Buying something from Amazon? Please consider using my affiliate links - Amazon.com or Amazon.co.uk - You get your stuff, Plan-G gets a little boost :)   

Main Menu

Unicode bug in FSX flightplans

Started by B21, January 21, 2010, 09:26:29 AM

Previous topic - Next topic

B21

Msoft switched from ascii to Unicode for the flightplan with FSX (but not the other FSX text files...) It seems like the Plan-G FSX flightplan isn't being written quite correctly as a Unicode file...

I've attached a simple Plan-G plan to show the issue - simplest test is to open it in Wordpad and you see the 'degree symbols' display incorrectly in fields such as DepartureLLA. I was able to use a text editor (the excellent freeware Crimson Editor) to load the file and then save it as Unicode, which worked fine.
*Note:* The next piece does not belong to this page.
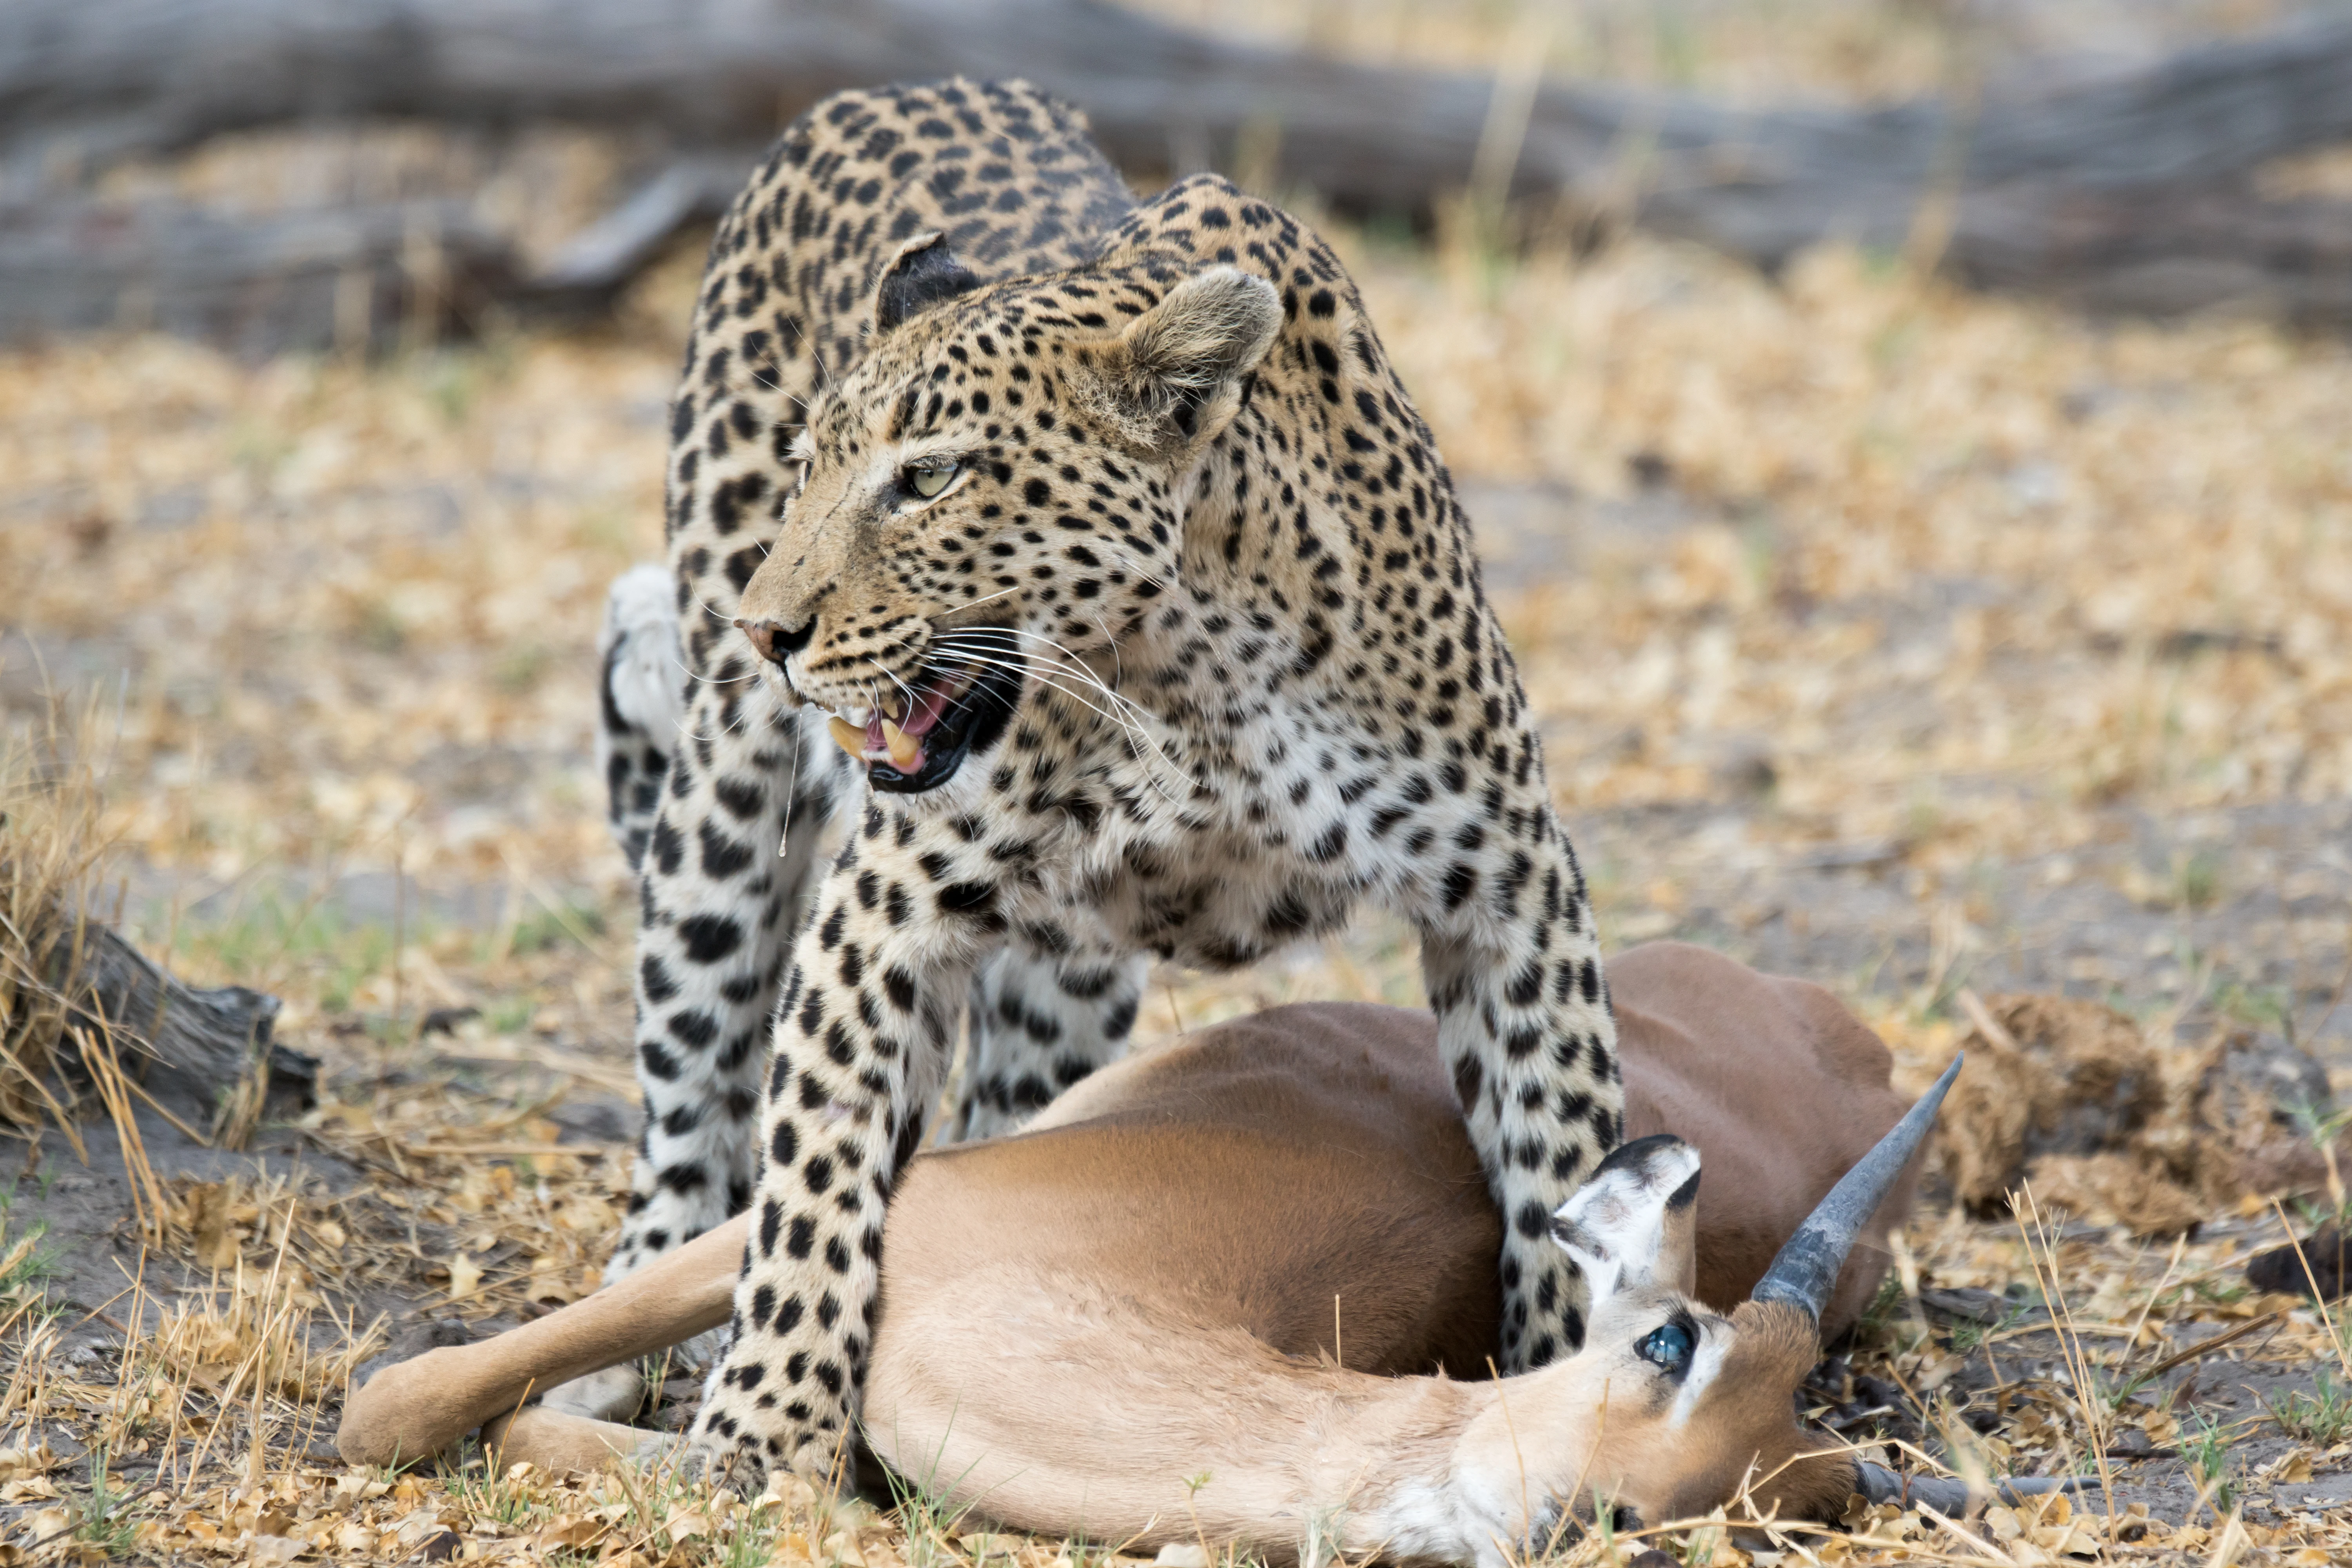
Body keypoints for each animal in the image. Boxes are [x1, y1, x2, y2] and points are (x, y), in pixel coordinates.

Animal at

FSX *will* read the Plan-G flightplan ok, so its input routine is ignoring the text between the degrees and minutes (where the degree symbol appears), so this isn't an issue for most of your users. I am reading flightplans into my FSX module sim_logger (an IGC-format secure logging utility) and hit a glitch reading Plan-G flightplans, although I was reading FSX flightplans without a problem so I took a deeper look. I've implemented a workaround in sim_logger (mentioned below) but thought you should be aware.

(In VC++) I open the flightplan file for a unicode read:
fopen_s(&f, filepath, "r, ccs=UNICODE")
then loop reading in lines with
fgetws(in_buf, MAXBUF, f)

Given an LLA string such as
<DepartureLLA>N50° 55' 32.08",W0° 28' 12.51",+000107.30</DepartureLLA>
I use sscanf with the format string including the degree symbol
"%c %d° %d' %f\", %c %d° %d' %f"
(FYI I ignore the altitude element on the end)

This works for FSX but for Plan-G it fails to parse the record due to the 'degree symbol' issue.  My workaround is to modify the sscanf format string
"%c %d %*s %d' %f\", %c %d° %d' %f"
i.e. there is  %*s (ignore multiple non-whitespace chars) where the degree symbol used to be.

My guess  is when you open the file for writing, you're not using the 'open unicode text file for writing' call in whatever language you're using so it's ending up as ascii with a double-byte degree symbol (just a guess).

Not a problem for the vast majority of users I'm sure, as FSX loads these flightplans fine.